During the last week of January 2004, Paul Bremer (Colonial Overseer in Iraq), gave notice to another group of Kurds that the United States would begin military operations against the PKK (Kurdistan Workers Party), a formerly Marxist-Leninist organization dedicated to armed struggle in the name of Kurdish independence. In terms of the public mission of the US military in Iraq, there is no real reason for this move. Instead, this decision by the US reflects a deal that Washington worked out with the government of Turkey, which has fought this organization and Kurdish independence since time immemorial.

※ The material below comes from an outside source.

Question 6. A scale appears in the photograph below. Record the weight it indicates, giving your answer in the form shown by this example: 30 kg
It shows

For those who are not familiar with the PKK, let me briefly surmise their history and political philosophy. In their over quarter century of existence, this group has waged a consistent struggle for a Kurdish homeland. Unlike the other two Kurdish parties, they are not on the CIA payroll and consider Turkey to be as great of an enemy of the Kurds as Iraq. Consequently, their primary struggle has been against the Turkish government—a government which until recently forbid the teaching of the Kurdish language in predominantly Kurdish schools and has fostered an ultimately racist attitude on the part of the Turkish people against the Kurds. Originally of a Marxist-Leninist economic and philosophical nature, the PKK has modified its approach towards Kurdish liberation over the years. It continues to proclaim its desire for a just and democratic Kurdish land—either via some type of autonomous arrangement with other governments or through a true independent nation.

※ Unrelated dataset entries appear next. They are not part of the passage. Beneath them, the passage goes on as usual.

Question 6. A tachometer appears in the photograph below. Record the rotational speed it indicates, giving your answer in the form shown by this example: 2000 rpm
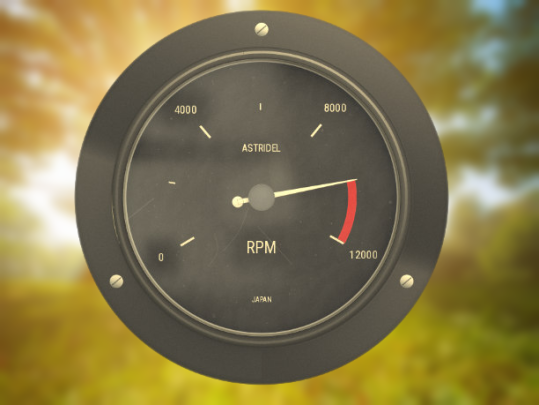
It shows 10000 rpm
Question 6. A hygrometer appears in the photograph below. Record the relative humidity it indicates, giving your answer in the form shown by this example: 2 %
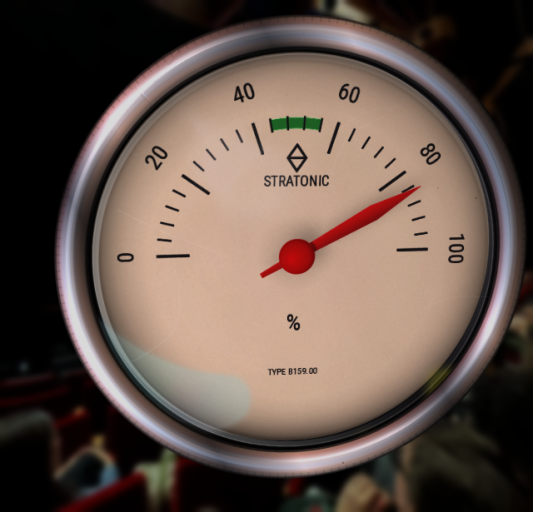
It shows 84 %
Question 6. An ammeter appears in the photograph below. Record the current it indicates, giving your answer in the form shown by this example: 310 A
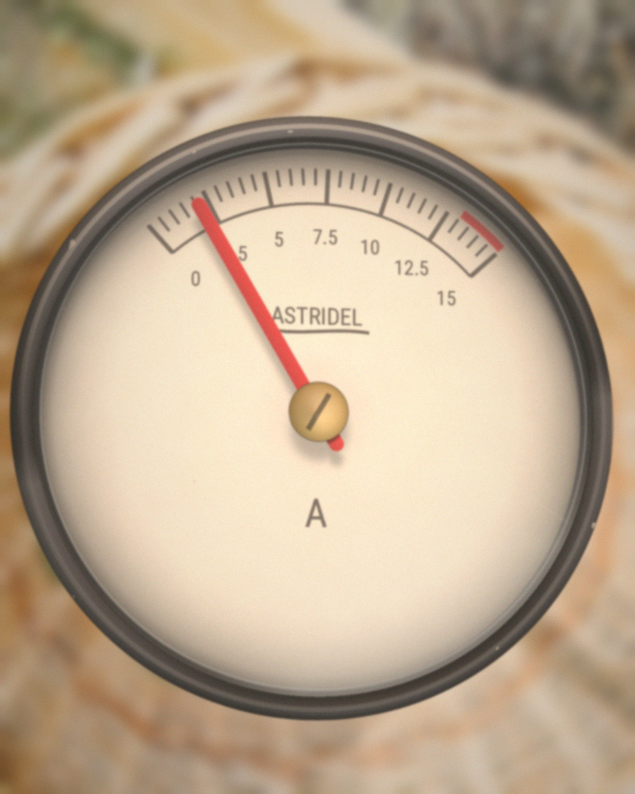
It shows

As noted previously, the Kurds being discussed in this piece are the political descendants of the PKK. The US was presumably aware of this history and the potential issues involved when it made the deal with the Kurds in northern Syria. Like Turkey (albeit on a different and lesser scale), Washington has no lasting interest in the survival of an autonomous independent and anti-capitalist district in the Middle East or anywhere else in the world. Likewise, the Rojava rebels must have understood this when they agreed to the arrangement, they made with the US forces occupying northern Syria. Like many marriages of convenience, neither party could have honestly thought it would be forever. Any organization born in struggle enters any agreement with greater powers knowing that wariness is a key element in its implementation.
Given this, the projected removal of US troops from northern Syria is not the end of the Kurdish struggle. It is a betrayal, but is no different from any other betrayal in Washington’s long history of betrayal. Why do you think the line “White man speak with forked tongue” –supposedly said in relation to another broken treaty between Washington and a betrayed indigenous nation–exists? Whether or not this was ever spoken by the Native American it was attributed to, the fact that it is part of the common parlance makes it clear that Washington’s policy has always included betrayal. Furthermore, those who demand that the troops remain, demand a no-fly zone or some other type of military intervention are not only supporting US imperial policy, they are ultimately denying the Kurds their own agency and, by portraying them as victims who need US support, they are diminishing their struggle. To be blunt, it reeks of arrogance and paternalism.